Нет, не косые взгляды, другое тревожило его ум в те дни.
Известно: когда умирает колдун, вся сила его, и природная, и накопленная, переходит к тому, кто рядом, кто его в последний момент коснулся. Ведь не погнушался он тогда — взял гибнущего учителя за руку. Но сила не пришла, не было её в обескровленном теле. Куда подевалась? Дольше века не знал он ответа на этот вопрос, мучился загадкой. А ответ всё время был рядом, обвивался вокруг пальца, таился, ждал своего часа…
И дождался. И отмстил…
* * *
Стефан Теодорович в ужасе сорвал с пальца кольцо, отшвырнул в сторону как ядовитую змею… Боль ожгла руку, на пальце выступили красные капельки — оказывается, за долгие годы металл успел врасти в кожу. «Кровь мою пил!» — подумал маг с ненавистью.
Перстень звякнул о каменный пол, откатился в сторону, прямо под ноги агенту Ивенскому. Роман Григорьевич нагнулся за ним.
— Что же это вы, господин Кнупперс, такими ценными вещами разбрасываетесь? Уж поздно от улик избавляться, — поднял, хотел передать Удальцеву, чтобы тот надлежащим образом оформил и упаковал.
Но случилось странное. В тот самый миг, когда рука Романа Григорьевича коснулась красноватого металла, перстень словно ожил. Крошечный дракон разомкнул свои кольца, проворно скользнул вверх по среднему пальцу и плотно — не снимешь, обвился вокруг фаланги.

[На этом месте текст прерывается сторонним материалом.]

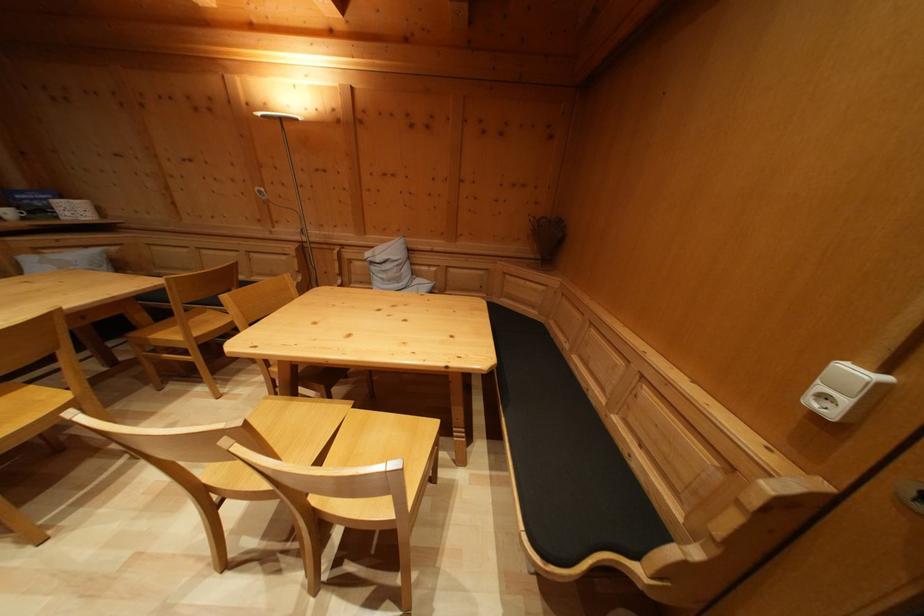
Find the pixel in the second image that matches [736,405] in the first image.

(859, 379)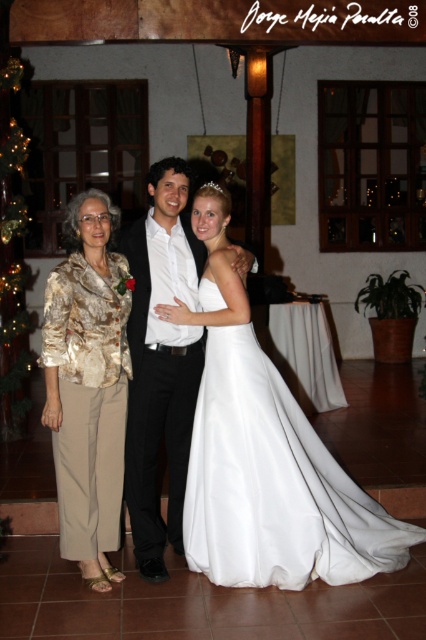
You are a photographer trying to adjust the lighting for a group photo. The scene includes a white satin dress at center and a shiny black suit at center. Which object should you focus on first if you want to ensure proper exposure for the taller one?

The shiny black suit at center is taller than the white satin dress at center, so you should focus on the shiny black suit at center first to ensure proper exposure for the taller one.

You are a photographer arranging a group photo. You need to ensure that the gold textured blouse at left and the shiny black suit at center are visible in the frame. Given their sizes, which one might require more space to fully capture in the photo?

The shiny black suit at center requires more space because its width is greater than the gold textured blouse at left.

You are a photographer at the wedding reception and need to adjust the camera settings to capture a group photo of the older woman in beige and gold, the man in the black suit, and the woman in the white satin dress at center. The camera has a minimum focus distance of 10 feet. Can you take the photo without moving the subjects?

The subjects are 11.55 feet apart, which is greater than the camera minimum focus distance of 10 feet. Therefore, you can take the photo without moving the subjects.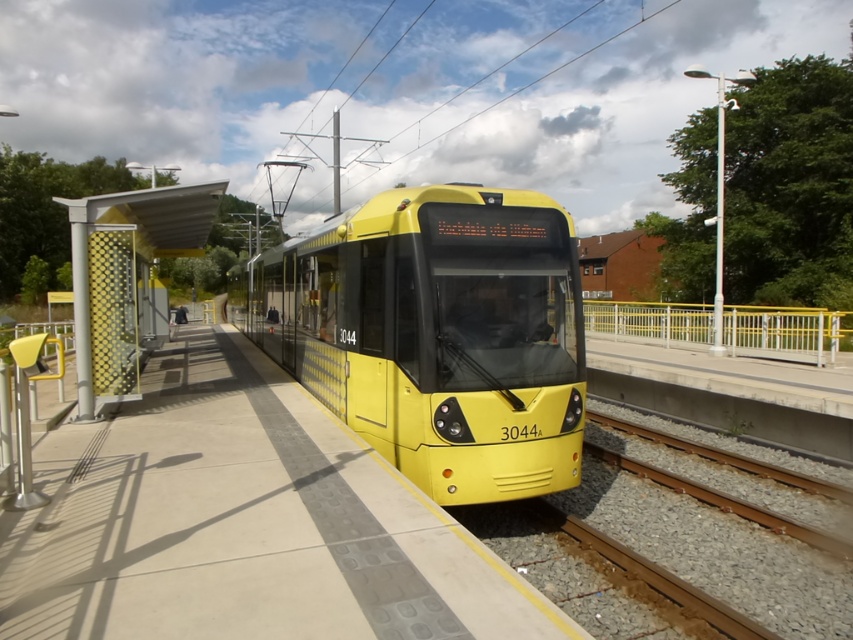
Which is behind, point (100, 436) or point (770, 333)?

Point (770, 333)

Which is in front, point (144, 572) or point (643, 308)?

Point (144, 572) is in front.

Locate an element on the screen. smooth concrete platform at center is located at coordinates (x=242, y=524).

Is yellow matte train at center wider than yellow mesh screen at left?

Yes, yellow matte train at center is wider than yellow mesh screen at left.

Is point (460, 182) positioned after point (152, 301)?

No, it is in front of (152, 301).

Is point (453, 348) in front of point (82, 273)?

Yes, point (453, 348) is in front of point (82, 273).

This screenshot has height=640, width=853. Identify the location of yellow matte train at center. (434, 333).

Does yellow matte train at center appear on the left side of yellow metal railing at right?

Correct, you'll find yellow matte train at center to the left of yellow metal railing at right.

Which of these two, yellow matte train at center or yellow metal railing at right, stands shorter?

yellow metal railing at right is shorter.

Between point (451, 250) and point (747, 349), which one is positioned in front?

Point (451, 250) is more forward.

At what (x,y) coordinates should I click in order to perform the action: click on yellow matte train at center. Please return your answer as a coordinate pair (x, y). Looking at the image, I should click on (434, 333).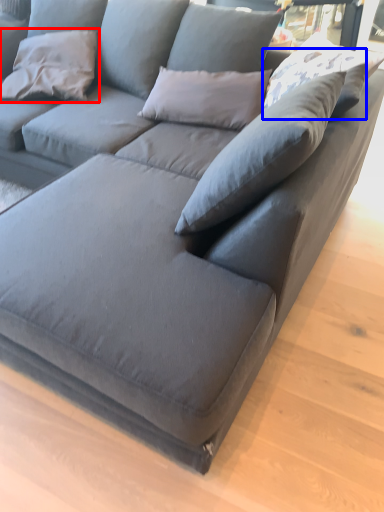
Question: Which object appears closest to the camera in this image, pillow (highlighted by a red box) or pillow (highlighted by a blue box)?

Choices:
 (A) pillow
 (B) pillow

Answer: (B)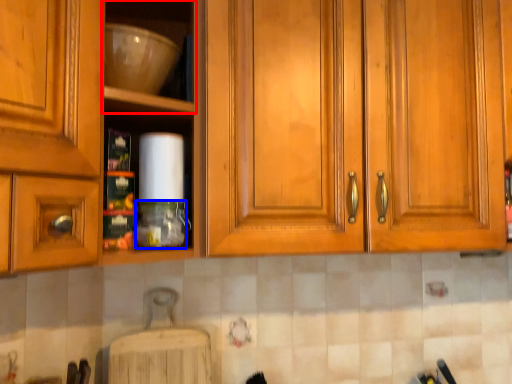
Question: Which object is closer to the camera taking this photo, shelf (highlighted by a red box) or bottle (highlighted by a blue box)?

Choices:
 (A) shelf
 (B) bottle

Answer: (A)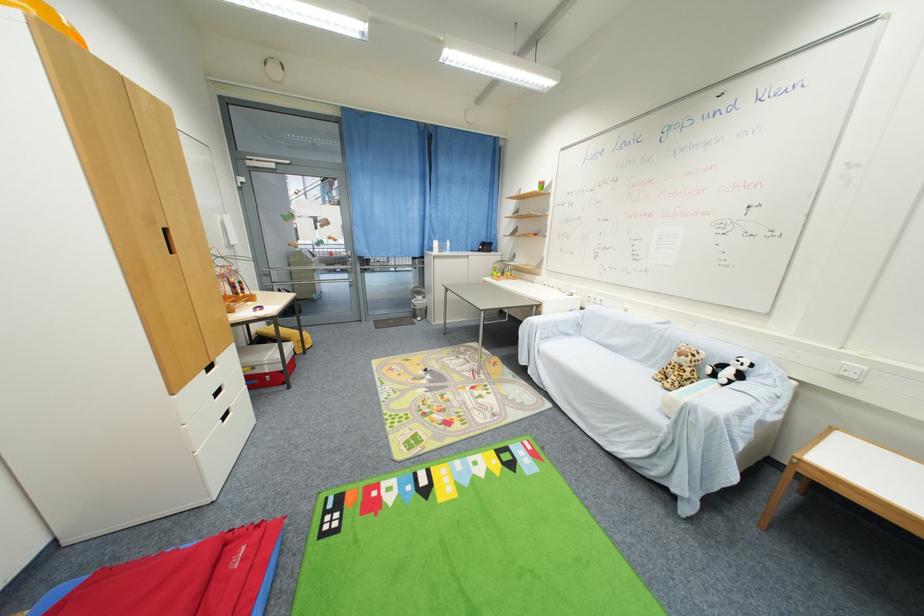
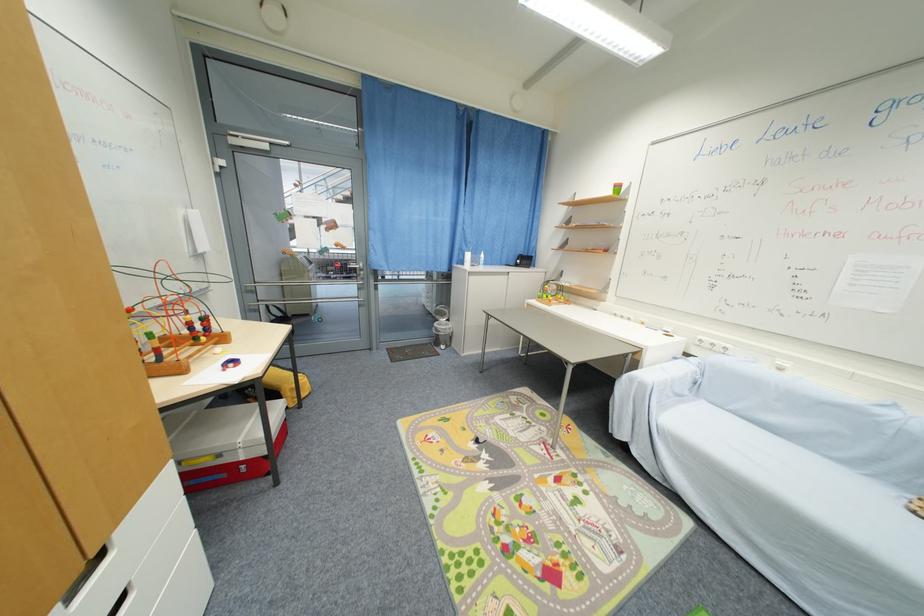
The point at (631,312) is marked in the first image. Where is the corresponding point in the second image?

(785, 371)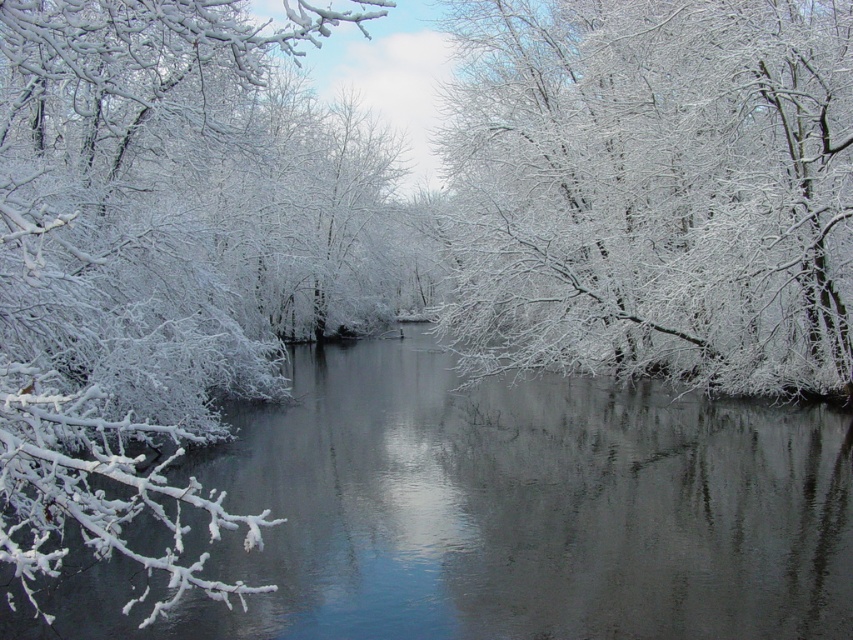
Question: Which object appears farthest from the camera in this image?

Choices:
 (A) white frosty branches at upper center
 (B) white frosty branches at left

Answer: (A)

Question: Which point is farther to the camera?

Choices:
 (A) (534, 214)
 (B) (251, 541)

Answer: (A)

Question: Does white frosty branches at upper center appear under white frosty branches at left?

Choices:
 (A) yes
 (B) no

Answer: (B)

Question: Is white frosty branches at upper center wider than white frosty branches at left?

Choices:
 (A) yes
 (B) no

Answer: (B)

Question: Is the position of white frosty branches at upper center less distant than that of white frosty branches at left?

Choices:
 (A) yes
 (B) no

Answer: (B)

Question: Which point is closer to the camera?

— Ай! — от неожиданности вскрикнул сыскной и энергично встряхнул кистью, желая избавиться от непрошеного гостя. Куда там!
«Ты мне нравишься, чадо, — прозвучал голос, такой тихий, что слышать его мог только сам Роман Григорьевич, Удальцев за его спиной, и Кнупперс со своего места, а Листунов, стоявший чуть поодаль, уже ничего не мог разобрать. — Будешь моим хозяином. Я тебя избрал.Отныне мы неразлучны».
Больше века минуло, но из всех в мире голосов Степан Кнупкин узнал бы этот голос, как бы тихо и глухо тот ни звучал. Он единственный понимал, что происходит в этот миг. Всю силу свою, и природную, и накопленную, премудрый чародей Иоахим Брюс передавал не лучшему ученику своему, а незнакомому мальчишке-ведьмаку, сыскному чиновнику, которому она и вовсе без надобности! От горькой досады у Кнупперса перехватило дыхание, обида стеснила сердце, он упал на жидкую казенную подушку и залился слезами. Жалея себя, даже о том позабыл, что сам первый обошёлся со своим учителем нечестно,как говорили в те времена.